The FirstEnergy trusts can continue to accrue funds.
FirstEnergy is also seeking federal and state assistance to keep the nuclear power plants operational. Most notably, the company asked Energy Secretary Rick Perry to order a regional power clearinghouse to financially bolster the company enough to keep its reactors and other power plants online.
The Akron, Ohio, company wants the clearing house — PJM Interconnection — to sign contracts that guarantee FirstEnergy’s nuclear and coal plants can fully recover their costs along with a return on their investments.
Section 202(c) of the Federal Power Act says the U.S. energy secretary can during an electricity-supply emergency “order temporary connections of facilities, and generation, delivery, interchange, or transmission of electricity.”
Perry has suggested doubt about whether that applies to this case, but that the request is under review. This week, DOE did not respond to requests for an update on its 202(c) deliberations.
PJM Interconnection said in a March 30 letter to Perry that the announced reactor closures don’t represent an emergency.
On April 13, the American Petroleum Institute sent a letter to President Donald Trump requesting that DOE reject the 202(c) application. Market forces should determine how oil, coal, natural gas, and nuclear power should co-exist, the industry organization said.
“Regulators chose to unfetter the natural gas market and allow a truly competitive model to emerge. The entrepreneurial innovation this released resulted in the technological advances that have made the extraction of shale oil and natural gas at low cost a resounding success and propelled this nation to energy dominance. This would not have been possible without the competition that was enabled by regulators having the courage to ‘let the market work,’” API President Jack Gerard wrote to Trump.
Meanwhile, FirstEnergy hopes the Ohio and Pennsylvania legislatures will help it out.
Two identical bills from 2017 in the Ohio General Assembly would provide up to $178 million annually to FirstEnergy Solutions by increasing the bills for residential and nonresidential ratepayers. Both bills are still stalled in the committee stage.
In Pennsylvania, FirstEnergy Solutions Generating Cos. President Donald Moul and executives with Exelon and Talen Energy asked the nuclear caucus of the Pennsylvania General Assembly for help in keeping the two Beaver Valley and the Three Mile island reactors operating. The three corporations own Pennsylvania’s five reactors.
FirstEnergy companies own the two Beaver Valley reactors and Unit No. 2 at Three Mile Island, which has been nonoperational since the infamous 1979 accident.

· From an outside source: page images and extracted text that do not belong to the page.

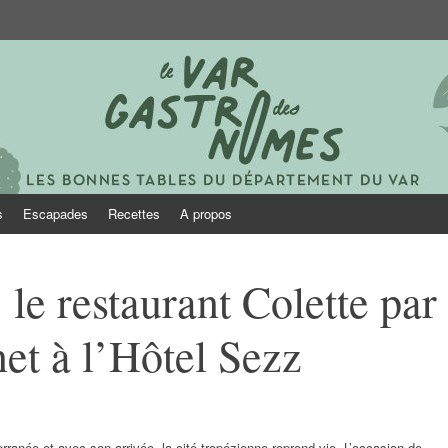
onomes
s
Escapades
Recettes
A propos
 le restaurant Colette par
net à l’Hôtel Sezz
rranée et avec son arrivée, la cité tropézienne reprend vie. L’occasion de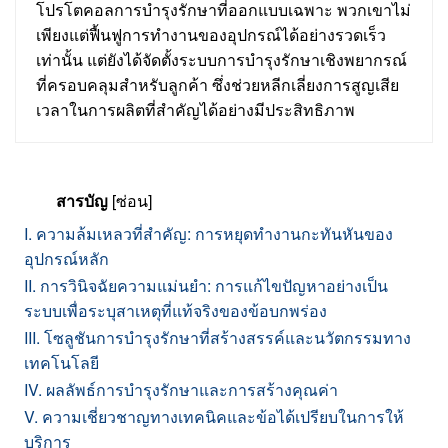
โปรโตคอลการบำรุงรักษาที่ออกแบบเฉพาะ พวกเขาไม่
เพียงแต่ฟื้นฟูการทำงานของอุปกรณ์ได้อย่างรวดเร็ว
เท่านั้น แต่ยังได้จัดตั้งระบบการบำรุงรักษาเชิงพยากรณ์
ที่ครอบคลุมสำหรับลูกค้า ซึ่งช่วยหลีกเลี่ยงการสูญเสีย
เวลาในการผลิตที่สำคัญได้อย่างมีประสิทธิภาพ
สารบัญ
[ซ่อน]
I. ความล้มเหลวที่สำคัญ: การหยุดทำงานกะทันหันของ
อุปกรณ์หลัก
II. การวินิจฉัยความแม่นยำ: การแก้ไขปัญหาอย่างเป็น
ระบบเพื่อระบุสาเหตุที่แท้จริงของข้อบกพร่อง
III. โซลูชันการบำรุงรักษาที่สร้างสรรค์และนวัตกรรมทาง
เทคโนโลยี
IV. ผลลัพธ์การบำรุงรักษาและการสร้างคุณค่า
V. ความเชี่ยวชาญทางเทคนิคและข้อได้เปรียบในการให้
บริการ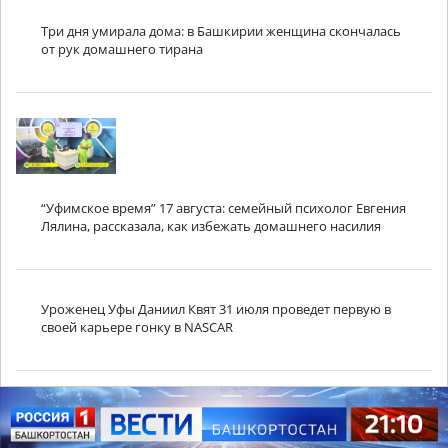
Три дня умирала дома: в Башкирии женщина скончалась
от рук домашнего тирана
“Уфимское время” 17 августа: семейный психолог Евгения
Лялина, рассказала, как избежать домашнего насилия
Уроженец Уфы Даниил Квят 31 июля проведет первую в
своей карьере гонку в NASCAR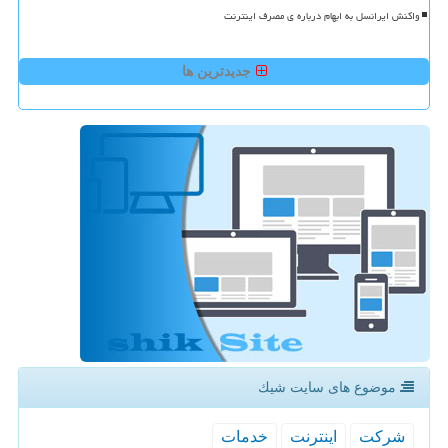
واکنش ایرانسل به ابهام درباره ی مصرف اینترنت
جدیدترین ها
موضوع های سایت شیك
شركت
اینترنت
خدمات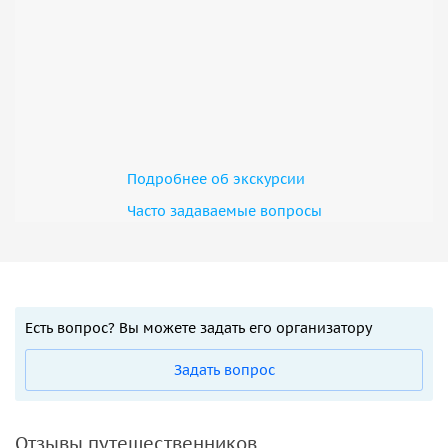
Подробнее об экскурсии
Часто задаваемые вопросы
Есть вопрос? Вы можете задать его организатору
Задать вопрос
Отзывы путешественников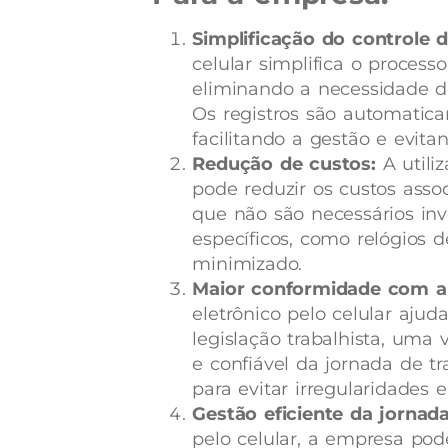
Simplificação do controle 
celular simplifica o proces
eliminando a necessidade de
Os registros são automati
facilitando a gestão e evit
Redução de custos:
A utiliz
pode reduzir os custos asso
que não são necessários in
específicos, como relógios 
minimizado.
Maior conformidade com a l
eletrônico pelo celular aj
legislação trabalhista, uma
e confiável da jornada de tr
para evitar irregularidades 
Gestão eficiente da jornad
pelo celular, a empresa po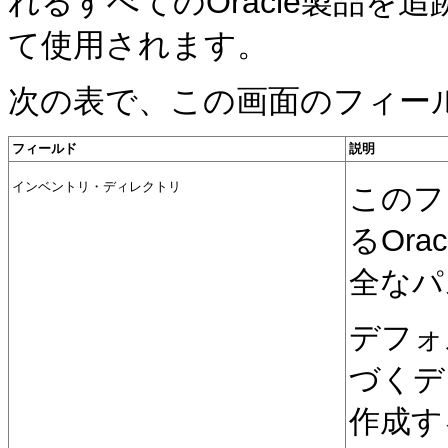
れるすべてのOracle製品
て使用されます。
次の表で、この画面のフィー
フィールド
説明
インベントリ・ディレクトリ
このフ
るOr
全なパ
デフォ
づくデ
作成す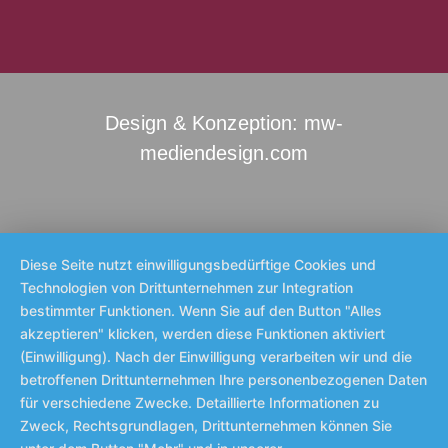
Design & Konzeption: mw-
mediendesign.com
Diese Seite nutzt einwilligungsbedürftige Cookies und
Technologien von Drittunternehmen zur Integration
bestimmter Funktionen. Wenn Sie auf den Button "Alles
akzeptieren" klicken, werden diese Funktionen aktiviert
(Einwilligung). Nach der Einwilligung verarbeiten wir und die
betroffenen Drittunternehmen Ihre personenbezogenen Daten
für verschiedene Zwecke. Detaillierte Informationen zu
Zweck, Rechtsgrundlagen, Drittunternehmen können Sie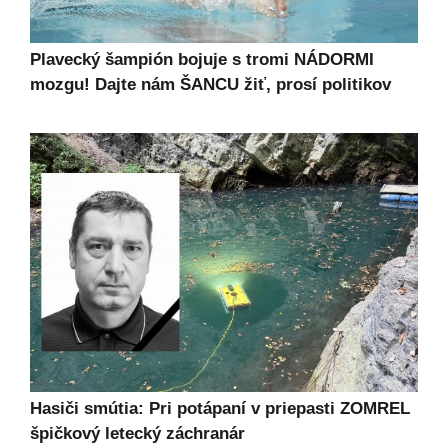
Plavecký šampión bojuje s tromi NÁDORMI
mozgu! Dajte nám ŠANCU žiť, prosí politikov
Hasiči smútia: Pri potápaní v priepasti ZOMREL
špičkový letecký záchranár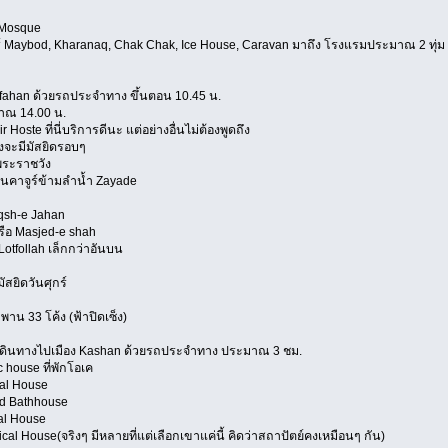
 Mosque
od, Kharanaq, Chak Chak, Ice House, Caravan มาถึง โรงแรมประมาณ 2 ทุ่ม
sfahan ด้วยรถประจำทาง ขึ้นตอน 10.45 น.
 14.00 น.
te ที่นี่บริการดีนะ แต่อย่างอื่นไม่ต้องพูดถึง
มีมัสยิดรอบๆ
ะราชวัง
ูร์ข้ามลำน้ำ Zayade
aqsh-e Jahan
Masjed-e shah
llah เล็กกว่าอันบน
ิดวันศุกร์
3 โค้ง (ฟ้าปิดเซ็ง)
ช้าเดินทางไปเมือง Kashan ด้วยรถประจำทาง ประมาณ 3 ชม.
ouse ที่พักโอเค
l House
Bathhouse
l House
use(จริงๆ มีหลายที่แต่เลือกเขาแค่นี้ คิดว่าสถาปัตย์คงเหมือนๆ กัน)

Exelon owns Three Mile Island’s unit No. 1, which it announced in 2017 that it would close in 2019 if it does not get financial aid from the state of Pennsylvania. So far, no actual legislation has emerged in the Pennsylvania General Assembly.
Talen owns the two-reactor Susquehanna plant in Allentown, which is remaining in operations.
The three executives pointed to natural gas producing cheaper power than the nuclear industry. “It’s almost impossible for the nuclear industry to be competitive,” said Debra Raggio, senior vice president for regulatory and external affairs at Talen Energy.